[Stored dataset items]
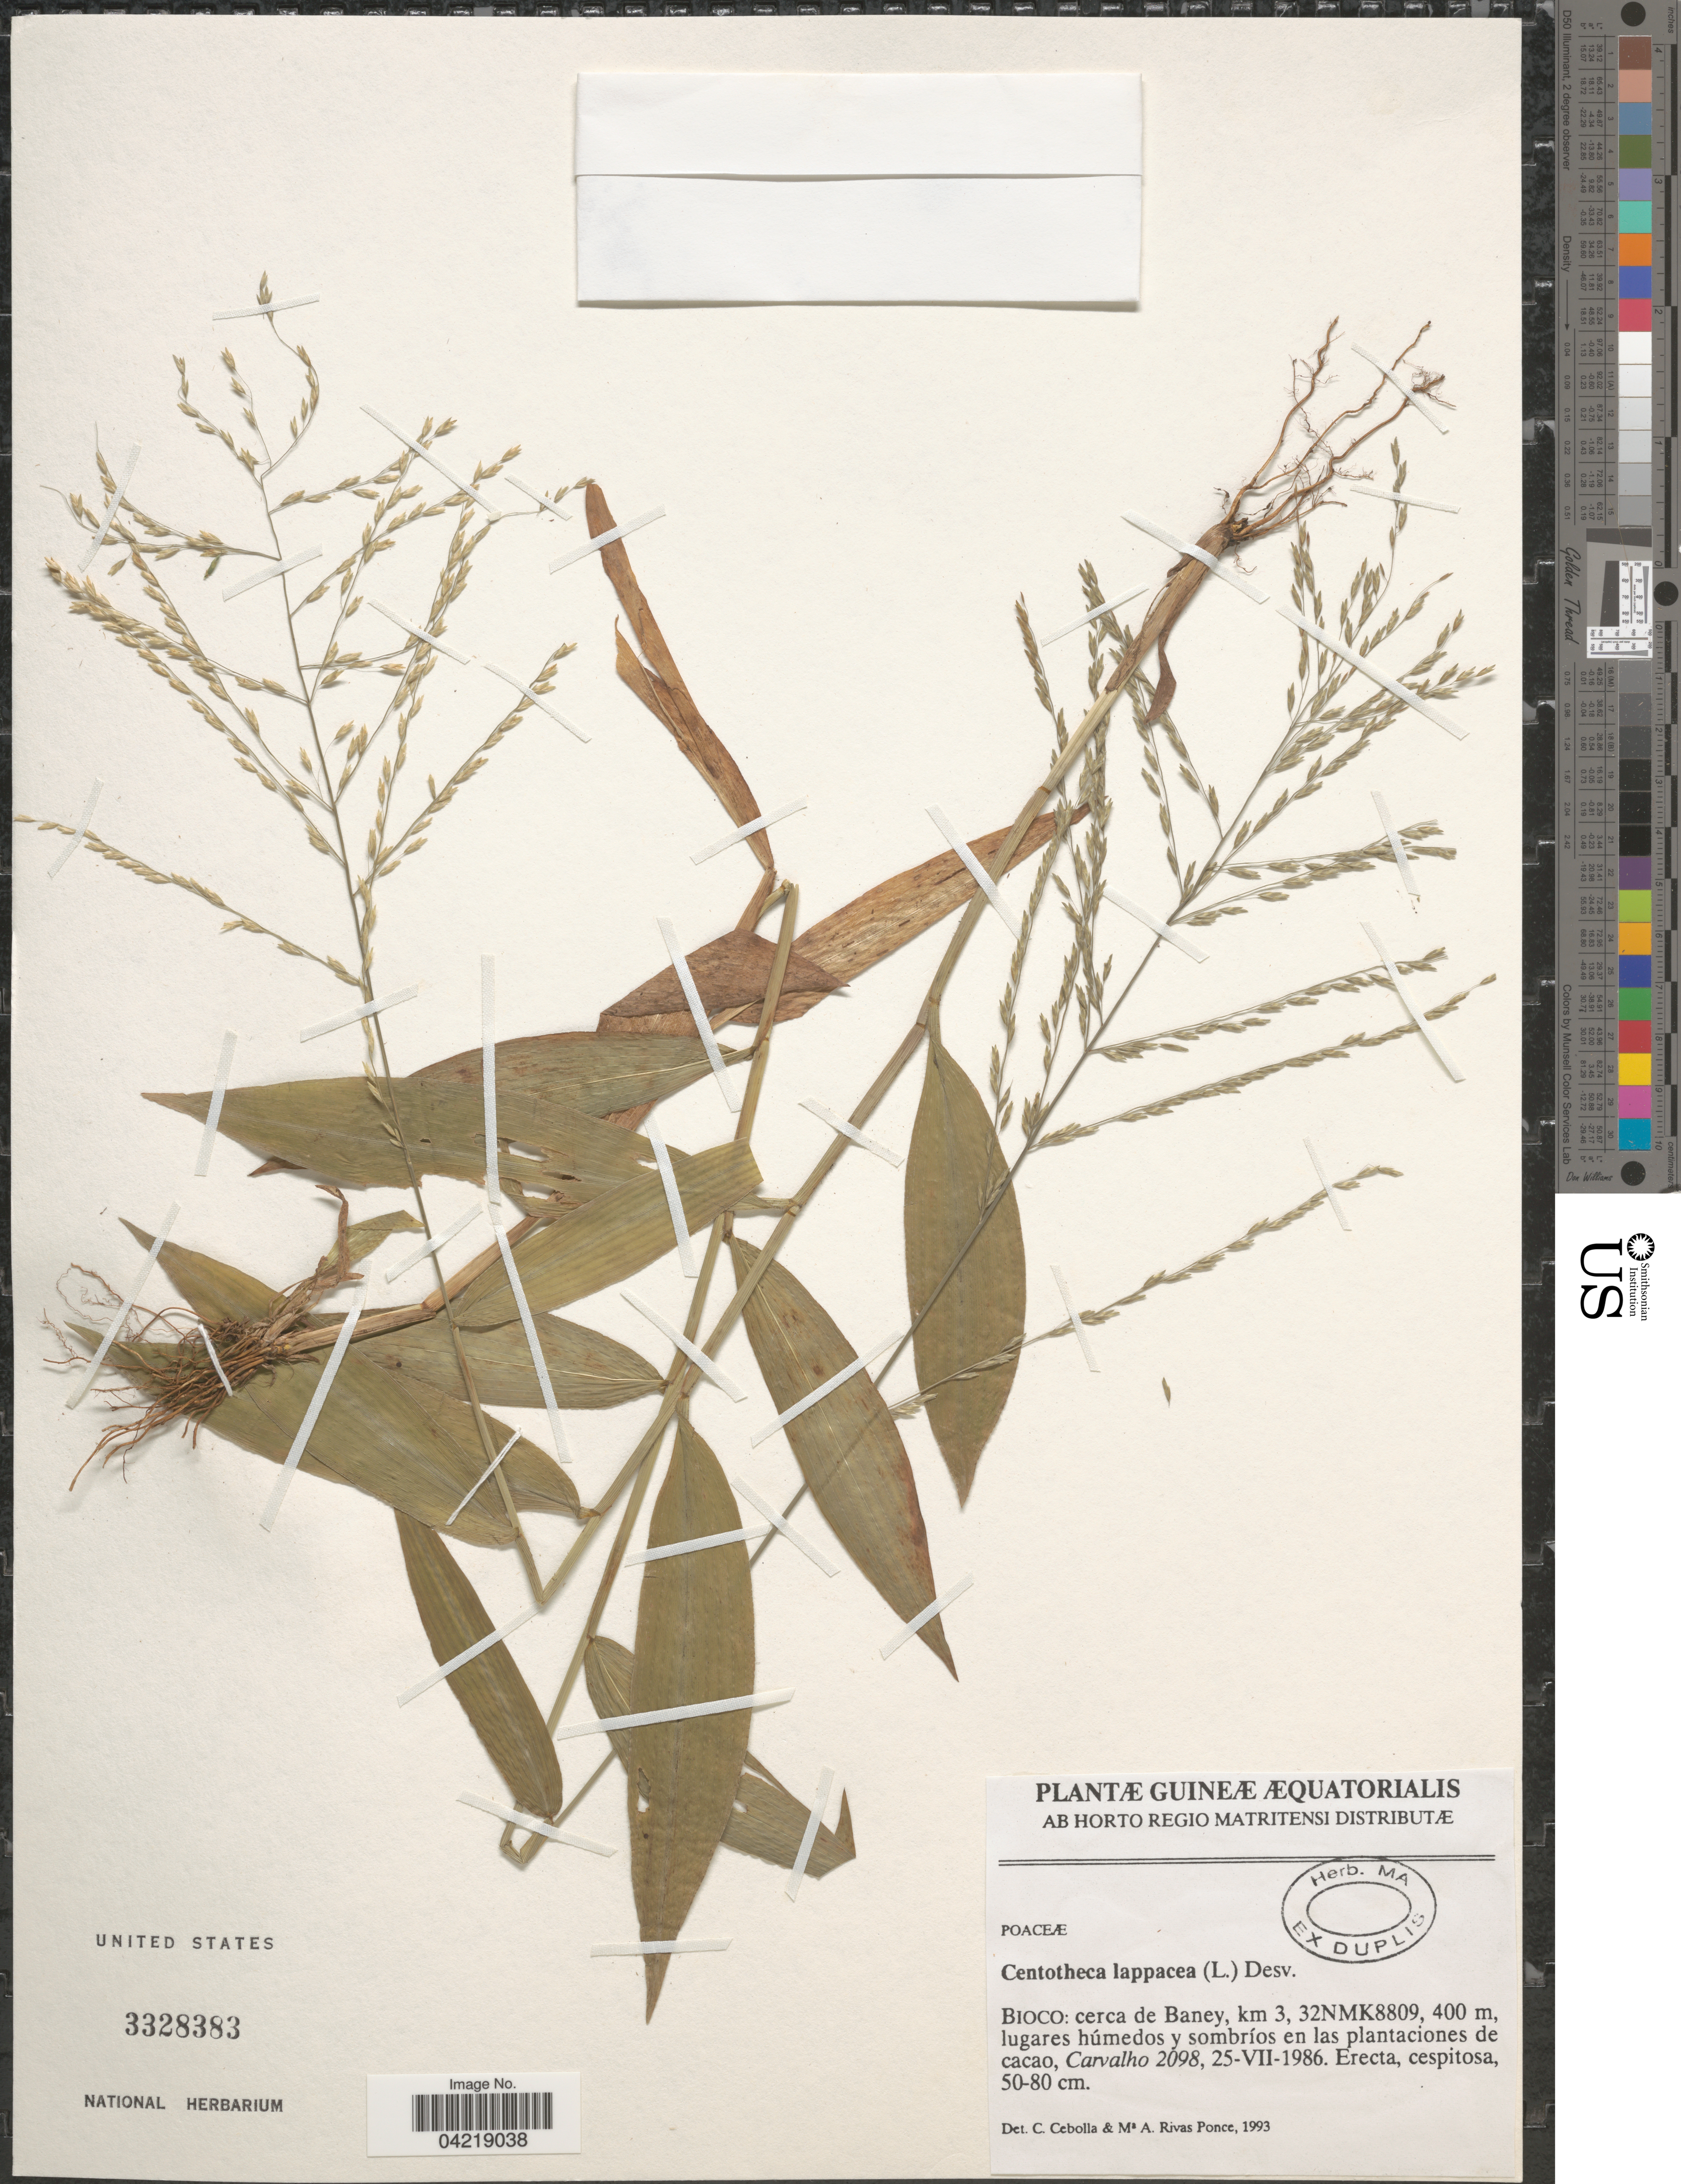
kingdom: Plantae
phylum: Tracheophyta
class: Liliopsida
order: Poales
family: Poaceae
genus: Centotheca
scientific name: Centotheca lappacea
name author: (L.) Desv.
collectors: Carvalho, --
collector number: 2098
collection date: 1986-07-25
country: Equatorial Guinea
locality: Guineæ Æquatorialis. Bioco: cerca de Baney, km 3, 32NMK8809, lugares húmedos y sombríos en las plantaciones de cacao.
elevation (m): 400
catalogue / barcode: US 3328383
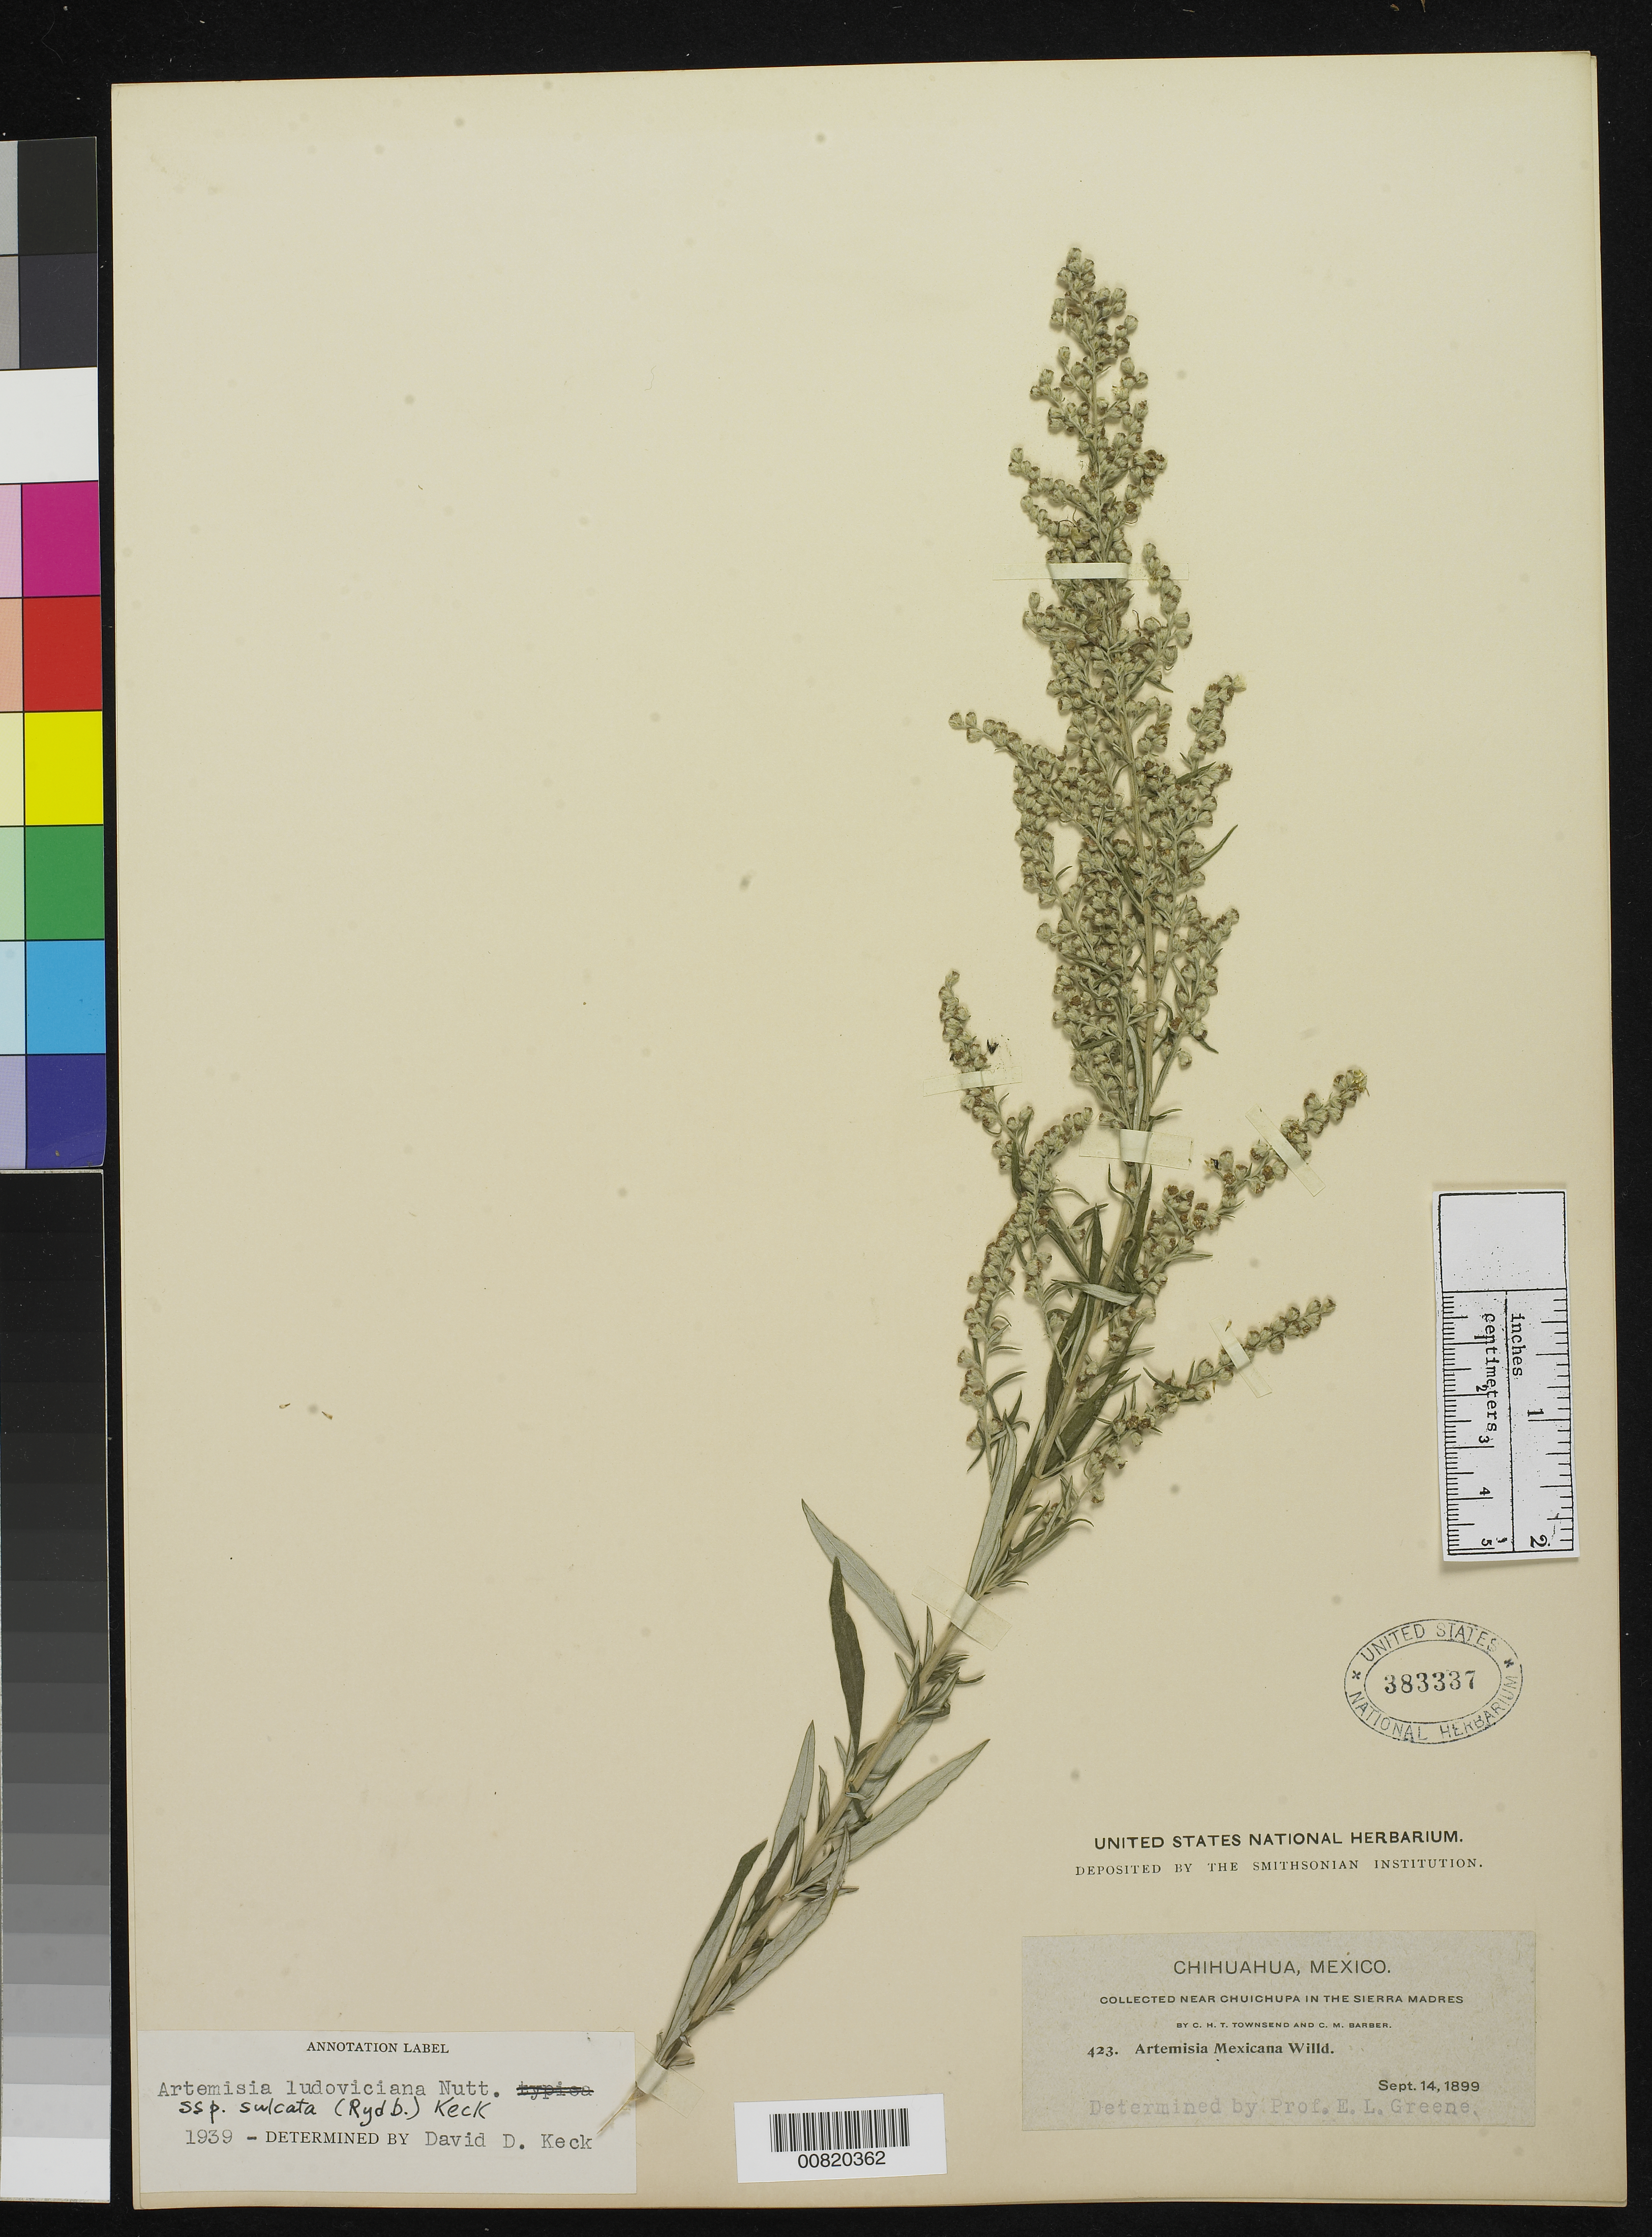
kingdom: Plantae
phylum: Tracheophyta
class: Magnoliopsida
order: Asterales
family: Asteraceae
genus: Artemisia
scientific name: Artemisia ludoviciana subsp. sulcata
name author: (Rydb.) D.D. Keck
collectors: C. H. T. Townsend & C. Barber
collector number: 423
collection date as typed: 14 Sep 1899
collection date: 1899-09-14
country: Mexico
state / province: Chihuahua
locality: Near Chuichupa in the Sierra Madre, Chihuahua.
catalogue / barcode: US 383337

■ GOAL OF THE EXERCISE
Pull out each line of the data that contains the string "catalogue", and copy those lines.

■ RESULT
catalogue / barcode: US 3328383
catalogue / barcode: US 383337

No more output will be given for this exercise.